Corbyn also spoke up for Britain’s anguished community of immigrants. He leveraged the fact that the nurses and the poorly paid ancillary hospital staff of cleaners and ward boys in the UK, comprised a large number of immigrants who were at the helm of things at a very challenging time. This reality begs fresh questions of the basic plank that drove Brexit. What would be the fate of that divisive platform, which sowed deep discord within and between political formations in Britain?

Tariq Ali took the view that the 2008 global financial crisis had raised similar hopes of capitalism’s imminent course correction if not outright demise. However, far from surrendering any quarter, capitalism bounced back in a more vicious avatar.

Ali chose to stick to his familiar view, honed in experience no doubt, that mass movements and not parliamentary approaches would eventually bring about the needed change. But he did ask Arundhati Roy whether a challenge could be thrown by India’s bourgeois parties to Narendra Modi over human rights abuses in Kashmir and generally against his antagonism towards the poor, the minorities, and the country’s left and liberal activists, far too many of whom have been thrown in prison.

Corbyn referred to India but more positively. He took heart from the support he saw from practically all communities for Indian Muslims in their campaign against a religiously discriminatory citizenship law. The state turned it into a communal slugfest.

Arundhati Roy disabused both of their easy notions of the Indian situation. The knee and neck — reference to the way George Floyd was choked to death by the policeman — were interlocked across the world, she said. Kashmir was not bereft of this high-handedness nor was the rest of India. Roy gave credit to Rahul Gandhi as one opposition leader who was speaking out against the oppressive Indian regime. Sadly, he seems to be alone.
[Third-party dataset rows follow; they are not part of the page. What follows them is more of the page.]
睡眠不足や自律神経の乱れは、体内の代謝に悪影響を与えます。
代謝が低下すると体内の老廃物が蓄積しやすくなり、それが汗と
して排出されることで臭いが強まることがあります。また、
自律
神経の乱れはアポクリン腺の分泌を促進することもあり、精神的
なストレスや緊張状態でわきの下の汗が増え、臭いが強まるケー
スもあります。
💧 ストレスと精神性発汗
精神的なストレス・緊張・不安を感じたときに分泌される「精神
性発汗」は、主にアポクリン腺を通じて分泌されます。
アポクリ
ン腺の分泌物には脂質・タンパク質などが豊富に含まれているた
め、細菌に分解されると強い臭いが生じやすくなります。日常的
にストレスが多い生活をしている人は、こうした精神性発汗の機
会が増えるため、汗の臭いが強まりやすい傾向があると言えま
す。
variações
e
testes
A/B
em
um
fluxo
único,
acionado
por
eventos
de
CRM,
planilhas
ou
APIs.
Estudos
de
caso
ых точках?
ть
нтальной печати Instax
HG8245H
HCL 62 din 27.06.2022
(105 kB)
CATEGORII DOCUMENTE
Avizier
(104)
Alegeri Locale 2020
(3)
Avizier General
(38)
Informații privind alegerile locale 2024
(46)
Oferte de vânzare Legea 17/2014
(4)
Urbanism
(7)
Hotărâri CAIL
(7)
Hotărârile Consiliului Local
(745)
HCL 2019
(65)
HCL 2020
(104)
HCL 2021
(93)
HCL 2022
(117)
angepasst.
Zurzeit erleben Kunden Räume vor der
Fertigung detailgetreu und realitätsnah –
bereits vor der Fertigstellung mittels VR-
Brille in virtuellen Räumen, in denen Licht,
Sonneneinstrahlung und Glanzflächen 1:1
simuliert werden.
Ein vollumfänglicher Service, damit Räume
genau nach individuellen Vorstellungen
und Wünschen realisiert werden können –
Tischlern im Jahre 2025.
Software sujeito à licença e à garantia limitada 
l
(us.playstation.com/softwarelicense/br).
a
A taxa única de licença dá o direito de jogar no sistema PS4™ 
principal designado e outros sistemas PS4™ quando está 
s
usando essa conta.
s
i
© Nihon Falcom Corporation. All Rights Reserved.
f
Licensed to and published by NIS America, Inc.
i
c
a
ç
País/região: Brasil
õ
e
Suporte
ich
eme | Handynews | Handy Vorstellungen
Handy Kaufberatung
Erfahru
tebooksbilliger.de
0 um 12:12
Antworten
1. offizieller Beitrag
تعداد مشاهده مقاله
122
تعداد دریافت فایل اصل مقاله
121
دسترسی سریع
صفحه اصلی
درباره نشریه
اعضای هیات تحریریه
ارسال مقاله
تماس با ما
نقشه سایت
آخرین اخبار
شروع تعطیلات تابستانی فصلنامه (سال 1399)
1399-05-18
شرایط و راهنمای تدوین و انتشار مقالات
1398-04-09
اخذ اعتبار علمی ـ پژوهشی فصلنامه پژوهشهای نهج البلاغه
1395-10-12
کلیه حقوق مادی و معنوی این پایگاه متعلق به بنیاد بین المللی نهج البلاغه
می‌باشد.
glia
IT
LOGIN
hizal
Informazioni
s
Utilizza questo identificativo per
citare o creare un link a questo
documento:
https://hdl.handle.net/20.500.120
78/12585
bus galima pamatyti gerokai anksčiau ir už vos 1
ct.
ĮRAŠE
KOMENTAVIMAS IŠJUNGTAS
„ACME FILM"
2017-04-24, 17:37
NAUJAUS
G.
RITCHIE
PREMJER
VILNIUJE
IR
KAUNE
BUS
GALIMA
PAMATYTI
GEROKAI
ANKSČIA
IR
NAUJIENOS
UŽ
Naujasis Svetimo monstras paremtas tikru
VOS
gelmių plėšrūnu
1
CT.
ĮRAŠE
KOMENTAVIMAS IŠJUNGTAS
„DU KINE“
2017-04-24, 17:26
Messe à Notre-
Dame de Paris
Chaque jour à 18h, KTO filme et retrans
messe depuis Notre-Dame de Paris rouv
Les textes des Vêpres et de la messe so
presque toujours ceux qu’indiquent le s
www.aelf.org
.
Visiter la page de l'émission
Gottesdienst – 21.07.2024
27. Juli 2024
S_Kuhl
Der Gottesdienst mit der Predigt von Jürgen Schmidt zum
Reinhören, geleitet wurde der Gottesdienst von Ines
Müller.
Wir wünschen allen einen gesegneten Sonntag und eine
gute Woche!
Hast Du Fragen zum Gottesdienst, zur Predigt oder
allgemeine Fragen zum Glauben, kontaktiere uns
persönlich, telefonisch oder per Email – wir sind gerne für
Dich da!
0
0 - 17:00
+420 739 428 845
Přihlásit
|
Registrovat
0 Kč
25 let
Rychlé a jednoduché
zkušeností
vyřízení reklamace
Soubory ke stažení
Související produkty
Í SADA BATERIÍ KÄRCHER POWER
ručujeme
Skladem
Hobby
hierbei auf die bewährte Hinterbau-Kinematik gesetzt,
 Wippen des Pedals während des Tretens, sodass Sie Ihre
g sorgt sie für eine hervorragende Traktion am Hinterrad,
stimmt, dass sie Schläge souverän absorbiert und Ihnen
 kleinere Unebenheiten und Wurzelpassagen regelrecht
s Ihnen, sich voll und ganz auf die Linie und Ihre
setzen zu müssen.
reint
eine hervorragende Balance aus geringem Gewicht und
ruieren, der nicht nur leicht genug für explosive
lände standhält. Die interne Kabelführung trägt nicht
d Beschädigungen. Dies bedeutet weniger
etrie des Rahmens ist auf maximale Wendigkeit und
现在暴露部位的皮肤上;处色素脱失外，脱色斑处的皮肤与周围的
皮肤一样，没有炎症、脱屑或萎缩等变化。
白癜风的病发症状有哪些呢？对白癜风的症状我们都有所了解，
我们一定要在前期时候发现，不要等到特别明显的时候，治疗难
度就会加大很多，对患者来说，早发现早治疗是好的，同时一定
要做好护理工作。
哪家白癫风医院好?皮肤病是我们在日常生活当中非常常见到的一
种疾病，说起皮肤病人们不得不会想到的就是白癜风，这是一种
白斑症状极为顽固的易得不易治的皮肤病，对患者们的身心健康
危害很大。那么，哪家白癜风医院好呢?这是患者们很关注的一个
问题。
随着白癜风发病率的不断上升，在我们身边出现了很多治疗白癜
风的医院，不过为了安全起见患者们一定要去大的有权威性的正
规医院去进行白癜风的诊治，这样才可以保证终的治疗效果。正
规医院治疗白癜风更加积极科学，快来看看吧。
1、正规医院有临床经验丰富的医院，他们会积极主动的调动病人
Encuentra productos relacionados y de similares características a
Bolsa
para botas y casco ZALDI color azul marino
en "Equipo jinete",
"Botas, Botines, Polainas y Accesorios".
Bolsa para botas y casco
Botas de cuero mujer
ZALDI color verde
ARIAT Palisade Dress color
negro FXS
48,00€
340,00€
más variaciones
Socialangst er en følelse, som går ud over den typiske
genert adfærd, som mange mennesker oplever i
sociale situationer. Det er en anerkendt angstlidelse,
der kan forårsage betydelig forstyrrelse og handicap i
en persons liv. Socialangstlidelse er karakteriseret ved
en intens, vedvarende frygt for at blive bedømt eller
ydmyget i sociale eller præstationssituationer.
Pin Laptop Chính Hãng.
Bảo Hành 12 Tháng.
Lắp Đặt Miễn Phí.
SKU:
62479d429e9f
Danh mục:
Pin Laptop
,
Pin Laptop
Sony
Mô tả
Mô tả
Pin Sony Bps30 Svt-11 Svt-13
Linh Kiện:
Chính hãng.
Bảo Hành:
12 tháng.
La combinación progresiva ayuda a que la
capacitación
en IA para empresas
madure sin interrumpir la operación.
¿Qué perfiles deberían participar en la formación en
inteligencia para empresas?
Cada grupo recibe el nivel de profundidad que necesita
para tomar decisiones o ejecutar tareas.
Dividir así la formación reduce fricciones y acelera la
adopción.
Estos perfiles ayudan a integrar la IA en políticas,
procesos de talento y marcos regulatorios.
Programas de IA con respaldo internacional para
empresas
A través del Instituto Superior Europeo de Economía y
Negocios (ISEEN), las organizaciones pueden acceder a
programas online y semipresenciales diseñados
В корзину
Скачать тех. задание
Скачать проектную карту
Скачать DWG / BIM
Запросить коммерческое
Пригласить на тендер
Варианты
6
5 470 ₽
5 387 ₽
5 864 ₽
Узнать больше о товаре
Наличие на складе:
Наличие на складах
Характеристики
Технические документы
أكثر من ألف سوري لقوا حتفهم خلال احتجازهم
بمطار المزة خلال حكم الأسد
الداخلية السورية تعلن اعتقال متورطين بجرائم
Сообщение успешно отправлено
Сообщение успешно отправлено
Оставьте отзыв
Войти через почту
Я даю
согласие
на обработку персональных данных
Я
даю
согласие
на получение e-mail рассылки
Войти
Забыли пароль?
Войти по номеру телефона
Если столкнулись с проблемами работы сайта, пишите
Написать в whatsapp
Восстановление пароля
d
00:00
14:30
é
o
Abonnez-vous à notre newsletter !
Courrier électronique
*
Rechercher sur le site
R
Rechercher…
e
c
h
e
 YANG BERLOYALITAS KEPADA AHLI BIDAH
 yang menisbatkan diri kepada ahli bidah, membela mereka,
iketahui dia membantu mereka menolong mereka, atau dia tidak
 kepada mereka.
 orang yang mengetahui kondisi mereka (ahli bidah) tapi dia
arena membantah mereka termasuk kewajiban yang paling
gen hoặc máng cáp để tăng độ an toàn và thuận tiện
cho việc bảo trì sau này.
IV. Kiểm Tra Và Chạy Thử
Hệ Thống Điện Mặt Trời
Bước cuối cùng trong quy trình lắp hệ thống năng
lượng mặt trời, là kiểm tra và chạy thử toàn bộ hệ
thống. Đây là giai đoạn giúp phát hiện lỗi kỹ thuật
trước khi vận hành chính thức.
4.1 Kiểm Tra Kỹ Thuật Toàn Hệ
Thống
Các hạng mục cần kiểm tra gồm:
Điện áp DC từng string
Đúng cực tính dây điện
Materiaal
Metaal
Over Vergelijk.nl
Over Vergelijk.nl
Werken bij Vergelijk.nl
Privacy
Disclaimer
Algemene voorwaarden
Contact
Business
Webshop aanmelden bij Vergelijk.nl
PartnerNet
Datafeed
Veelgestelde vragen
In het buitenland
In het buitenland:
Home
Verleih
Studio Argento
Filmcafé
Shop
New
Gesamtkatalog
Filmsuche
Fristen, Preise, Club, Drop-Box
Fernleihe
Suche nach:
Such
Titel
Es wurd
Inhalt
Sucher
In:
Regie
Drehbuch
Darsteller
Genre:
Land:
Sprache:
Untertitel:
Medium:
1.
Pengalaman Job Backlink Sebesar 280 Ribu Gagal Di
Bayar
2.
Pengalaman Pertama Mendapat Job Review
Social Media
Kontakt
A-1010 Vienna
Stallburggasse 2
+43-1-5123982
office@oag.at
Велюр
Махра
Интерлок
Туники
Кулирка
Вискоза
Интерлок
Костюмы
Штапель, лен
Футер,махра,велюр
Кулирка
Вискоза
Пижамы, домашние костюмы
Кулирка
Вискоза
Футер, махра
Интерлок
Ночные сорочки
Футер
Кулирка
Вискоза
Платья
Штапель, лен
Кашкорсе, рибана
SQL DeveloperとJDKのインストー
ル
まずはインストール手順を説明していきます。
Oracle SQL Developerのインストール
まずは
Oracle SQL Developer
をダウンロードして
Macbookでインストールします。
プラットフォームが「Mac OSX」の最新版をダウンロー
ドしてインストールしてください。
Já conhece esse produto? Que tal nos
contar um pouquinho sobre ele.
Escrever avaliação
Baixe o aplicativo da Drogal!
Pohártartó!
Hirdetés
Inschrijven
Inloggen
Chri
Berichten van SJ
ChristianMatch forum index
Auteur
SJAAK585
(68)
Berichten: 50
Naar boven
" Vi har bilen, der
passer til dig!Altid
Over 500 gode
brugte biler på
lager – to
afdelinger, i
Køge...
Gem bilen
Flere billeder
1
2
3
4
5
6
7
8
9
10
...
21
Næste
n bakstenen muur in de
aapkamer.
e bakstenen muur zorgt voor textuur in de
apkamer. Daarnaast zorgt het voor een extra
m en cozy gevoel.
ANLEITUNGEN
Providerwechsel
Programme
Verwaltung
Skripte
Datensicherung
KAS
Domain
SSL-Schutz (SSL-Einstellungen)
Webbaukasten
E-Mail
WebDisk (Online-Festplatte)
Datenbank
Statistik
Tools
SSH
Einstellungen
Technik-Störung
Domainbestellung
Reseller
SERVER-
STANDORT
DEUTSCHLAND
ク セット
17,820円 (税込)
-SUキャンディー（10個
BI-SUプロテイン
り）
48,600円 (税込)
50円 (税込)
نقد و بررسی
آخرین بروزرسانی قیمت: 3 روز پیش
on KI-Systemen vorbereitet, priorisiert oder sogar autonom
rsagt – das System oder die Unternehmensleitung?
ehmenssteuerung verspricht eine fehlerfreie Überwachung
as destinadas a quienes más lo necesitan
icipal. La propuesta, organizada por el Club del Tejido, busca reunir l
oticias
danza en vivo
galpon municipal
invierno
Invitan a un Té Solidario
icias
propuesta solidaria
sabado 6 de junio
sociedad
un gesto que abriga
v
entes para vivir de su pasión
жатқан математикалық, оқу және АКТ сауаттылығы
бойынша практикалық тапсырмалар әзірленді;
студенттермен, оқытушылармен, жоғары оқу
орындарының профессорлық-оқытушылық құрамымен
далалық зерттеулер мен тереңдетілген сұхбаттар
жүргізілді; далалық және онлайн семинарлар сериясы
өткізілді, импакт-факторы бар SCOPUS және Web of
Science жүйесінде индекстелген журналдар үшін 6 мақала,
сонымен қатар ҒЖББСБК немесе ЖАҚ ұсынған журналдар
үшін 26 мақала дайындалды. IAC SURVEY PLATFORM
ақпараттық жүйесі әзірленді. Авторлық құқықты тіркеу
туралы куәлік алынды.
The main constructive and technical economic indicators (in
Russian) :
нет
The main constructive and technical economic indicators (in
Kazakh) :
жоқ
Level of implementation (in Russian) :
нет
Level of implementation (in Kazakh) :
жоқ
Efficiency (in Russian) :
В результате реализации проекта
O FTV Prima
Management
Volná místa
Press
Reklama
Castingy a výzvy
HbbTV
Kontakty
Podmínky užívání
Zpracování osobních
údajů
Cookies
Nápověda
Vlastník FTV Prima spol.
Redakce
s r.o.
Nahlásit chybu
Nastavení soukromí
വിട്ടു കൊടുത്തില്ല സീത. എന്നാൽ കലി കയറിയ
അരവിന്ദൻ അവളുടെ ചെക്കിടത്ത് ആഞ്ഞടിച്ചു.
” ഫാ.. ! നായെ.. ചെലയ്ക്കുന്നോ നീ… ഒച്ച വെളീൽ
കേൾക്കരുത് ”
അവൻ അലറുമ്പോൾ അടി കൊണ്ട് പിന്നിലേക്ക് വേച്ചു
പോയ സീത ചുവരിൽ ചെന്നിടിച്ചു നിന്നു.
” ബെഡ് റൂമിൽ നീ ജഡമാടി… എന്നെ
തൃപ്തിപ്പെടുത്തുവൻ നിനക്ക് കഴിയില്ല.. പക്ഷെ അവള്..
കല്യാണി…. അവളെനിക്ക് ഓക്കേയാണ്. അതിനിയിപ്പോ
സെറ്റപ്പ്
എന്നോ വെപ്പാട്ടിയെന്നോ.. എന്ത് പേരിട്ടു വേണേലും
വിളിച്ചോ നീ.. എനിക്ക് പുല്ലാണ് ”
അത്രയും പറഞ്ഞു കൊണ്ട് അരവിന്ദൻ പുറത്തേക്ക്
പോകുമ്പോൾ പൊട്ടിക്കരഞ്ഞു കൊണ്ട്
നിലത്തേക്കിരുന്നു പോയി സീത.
It was an engaging discussion, and the format attracted large participation. It was of course no substitute for Tariq Ali leading the students in a historic 1968 students’ uprising in Europe, or Jeremy Corbyn addressing an anti-Trump rally in Trafalgar Square during his visit, or Arundhati Roy preferring imprisonment over tendering apology to the supreme court. As happens with online discussions, not everyone was completely attentive. For example, someone in the audience wrote to ask if Ms Roy was single. She must have laughed, perhaps saying: “Singular”.